Hamas'ın şu anda zayıf bir konumda olduğunu ve Tel Aviv'in İran'la savaşla meşgul olması nedeniyle İsrail'e Gazze'de ateşkes için baskı yapamayacağını söyleyen Vasif, Tahran'daki gerginliğin Gazze'deki çatışmaları hafifletebileceğini, ancak Netanyahu'nun şu anda zafer kazandığına inandığı için ateşkes görüşmelerini etkilemeyeceğini belirtti.

Güvenlik araştırmacısı Vail el-Mubeyyed ise farklı bir görüşe sahip. İsrailli bakanların İran'a yönelik saldırıyla meşgul oldukları bir ortamda Netanyahu'nun Gazze'deki ateşkes dosyasını gündeme getirebileceğini söyleyen Mubeyyed, “Tel Aviv hükümetindeki aşırı sağcı bakanlar İsrail'in Tahran'a yönelik saldırılarıyla meşguller ve şu an Gazze ile ilgili hiçbir şeye karşı çıkmıyorlar. Bu yüzden yakında Gazze'de bir ateşkes sağlanabilir” değerlendirmesinde bulundu.

Hamas ne düşünüyor?

Hamas'a göre Gazze'de ateşkes umutları yok oluyor. Hamas liderlerinden İzzet Rişk, İsrail'in İran'a yönelik saldırısının Gazze'deki sükuneti bozduğunu, Netanyahu'nun kibirli bir tavır sergilediğini ve Gazze'deki krizi kasıtlı olarak derinleştirerek bölgedeki gelişmelerle ilişkilendirdiğini söyledi.

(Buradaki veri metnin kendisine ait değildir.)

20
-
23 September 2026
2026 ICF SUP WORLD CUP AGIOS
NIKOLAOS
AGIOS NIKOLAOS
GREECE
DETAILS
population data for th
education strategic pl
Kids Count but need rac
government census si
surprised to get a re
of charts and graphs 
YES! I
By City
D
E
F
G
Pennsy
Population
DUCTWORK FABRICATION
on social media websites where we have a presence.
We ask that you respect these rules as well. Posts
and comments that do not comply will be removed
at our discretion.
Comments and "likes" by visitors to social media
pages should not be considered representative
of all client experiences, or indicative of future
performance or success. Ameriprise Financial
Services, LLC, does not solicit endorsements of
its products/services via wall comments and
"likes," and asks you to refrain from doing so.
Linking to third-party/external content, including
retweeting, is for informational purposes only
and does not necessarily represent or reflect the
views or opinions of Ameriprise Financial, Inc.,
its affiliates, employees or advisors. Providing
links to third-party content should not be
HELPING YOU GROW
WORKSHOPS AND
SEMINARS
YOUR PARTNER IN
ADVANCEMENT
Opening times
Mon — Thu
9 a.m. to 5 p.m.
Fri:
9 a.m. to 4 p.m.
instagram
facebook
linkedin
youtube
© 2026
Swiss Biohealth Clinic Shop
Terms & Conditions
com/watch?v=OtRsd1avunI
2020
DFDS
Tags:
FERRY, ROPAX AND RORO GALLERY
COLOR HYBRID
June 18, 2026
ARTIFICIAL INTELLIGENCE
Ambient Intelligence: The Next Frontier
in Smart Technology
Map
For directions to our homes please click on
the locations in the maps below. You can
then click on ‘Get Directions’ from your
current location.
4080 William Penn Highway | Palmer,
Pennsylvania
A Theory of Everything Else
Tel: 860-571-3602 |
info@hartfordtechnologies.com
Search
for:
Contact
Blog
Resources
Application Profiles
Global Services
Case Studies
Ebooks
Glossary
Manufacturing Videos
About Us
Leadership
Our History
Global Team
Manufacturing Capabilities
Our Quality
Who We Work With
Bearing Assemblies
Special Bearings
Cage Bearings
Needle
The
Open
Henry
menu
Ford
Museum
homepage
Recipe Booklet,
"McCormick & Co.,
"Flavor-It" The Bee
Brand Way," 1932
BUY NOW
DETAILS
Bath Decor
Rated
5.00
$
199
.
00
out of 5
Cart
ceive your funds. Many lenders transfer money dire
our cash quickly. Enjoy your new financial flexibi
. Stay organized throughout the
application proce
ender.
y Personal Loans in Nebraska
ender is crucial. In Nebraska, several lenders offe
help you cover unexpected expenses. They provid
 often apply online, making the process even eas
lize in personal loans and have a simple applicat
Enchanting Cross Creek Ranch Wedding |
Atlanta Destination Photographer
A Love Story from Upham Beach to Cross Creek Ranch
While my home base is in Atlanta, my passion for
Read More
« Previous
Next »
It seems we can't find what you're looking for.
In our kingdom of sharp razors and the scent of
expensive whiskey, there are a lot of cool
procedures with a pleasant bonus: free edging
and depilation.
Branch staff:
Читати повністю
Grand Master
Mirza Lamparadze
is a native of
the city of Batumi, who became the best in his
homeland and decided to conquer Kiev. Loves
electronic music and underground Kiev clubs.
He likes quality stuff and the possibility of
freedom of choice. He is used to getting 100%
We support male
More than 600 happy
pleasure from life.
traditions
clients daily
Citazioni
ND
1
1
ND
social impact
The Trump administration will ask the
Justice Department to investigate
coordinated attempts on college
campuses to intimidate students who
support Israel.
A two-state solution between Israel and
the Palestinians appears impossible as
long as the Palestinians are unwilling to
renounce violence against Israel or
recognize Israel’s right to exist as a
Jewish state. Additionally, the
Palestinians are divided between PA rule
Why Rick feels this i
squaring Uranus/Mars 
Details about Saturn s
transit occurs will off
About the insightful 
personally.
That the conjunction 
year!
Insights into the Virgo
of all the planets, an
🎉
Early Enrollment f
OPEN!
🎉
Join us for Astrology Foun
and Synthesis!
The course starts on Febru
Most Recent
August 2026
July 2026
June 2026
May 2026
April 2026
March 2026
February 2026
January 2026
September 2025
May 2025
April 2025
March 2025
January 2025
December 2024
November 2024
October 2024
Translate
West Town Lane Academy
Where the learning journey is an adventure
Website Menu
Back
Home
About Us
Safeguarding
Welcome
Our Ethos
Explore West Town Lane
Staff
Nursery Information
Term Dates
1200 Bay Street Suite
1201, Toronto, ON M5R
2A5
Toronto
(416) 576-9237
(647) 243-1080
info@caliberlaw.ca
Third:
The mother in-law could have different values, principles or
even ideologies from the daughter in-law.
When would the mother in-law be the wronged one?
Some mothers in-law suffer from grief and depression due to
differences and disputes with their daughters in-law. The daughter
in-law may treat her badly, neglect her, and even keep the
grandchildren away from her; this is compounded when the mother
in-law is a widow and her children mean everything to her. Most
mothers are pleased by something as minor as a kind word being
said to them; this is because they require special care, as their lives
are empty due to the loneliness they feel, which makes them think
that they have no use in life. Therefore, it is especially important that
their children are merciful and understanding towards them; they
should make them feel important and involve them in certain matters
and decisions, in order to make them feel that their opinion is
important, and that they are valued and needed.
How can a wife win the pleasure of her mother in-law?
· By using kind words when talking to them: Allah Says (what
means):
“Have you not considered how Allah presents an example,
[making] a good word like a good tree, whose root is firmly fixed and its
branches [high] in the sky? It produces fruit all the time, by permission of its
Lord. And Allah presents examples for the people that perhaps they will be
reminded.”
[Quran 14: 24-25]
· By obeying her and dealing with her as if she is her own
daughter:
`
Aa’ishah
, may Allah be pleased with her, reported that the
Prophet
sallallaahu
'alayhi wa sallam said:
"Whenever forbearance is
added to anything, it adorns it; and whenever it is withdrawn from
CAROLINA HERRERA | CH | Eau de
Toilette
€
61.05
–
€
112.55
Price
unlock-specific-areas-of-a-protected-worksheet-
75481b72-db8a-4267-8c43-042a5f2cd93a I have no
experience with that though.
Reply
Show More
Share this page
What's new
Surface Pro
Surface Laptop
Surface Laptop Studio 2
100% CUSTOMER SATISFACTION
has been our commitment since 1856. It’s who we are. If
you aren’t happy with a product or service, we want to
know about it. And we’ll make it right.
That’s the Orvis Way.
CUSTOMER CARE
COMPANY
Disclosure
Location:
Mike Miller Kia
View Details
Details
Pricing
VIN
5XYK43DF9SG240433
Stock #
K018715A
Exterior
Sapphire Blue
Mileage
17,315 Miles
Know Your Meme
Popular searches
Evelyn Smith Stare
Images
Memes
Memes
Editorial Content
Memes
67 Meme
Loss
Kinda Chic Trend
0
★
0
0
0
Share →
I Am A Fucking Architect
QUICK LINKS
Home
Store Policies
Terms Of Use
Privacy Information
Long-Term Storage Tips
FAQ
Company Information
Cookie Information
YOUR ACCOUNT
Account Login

İran’a yönelik saldırının Gazze'ye bazı yansımaları söz konusu ve Netanyahu, Hamas'ın müzakere turlarında gösterdiği esnekliğe rağmen savaşı sona erdirmek istemiyor. İsrail'e göre Gazze'deki savaşın sona ermesi bölgesel meselelerle ilişkili ve Tel Aviv bölge haritasını kendi istediği şekilde yeniden çizmeyi planlıyor. Gazze'de olanlar da bu planın sadece bir parçası.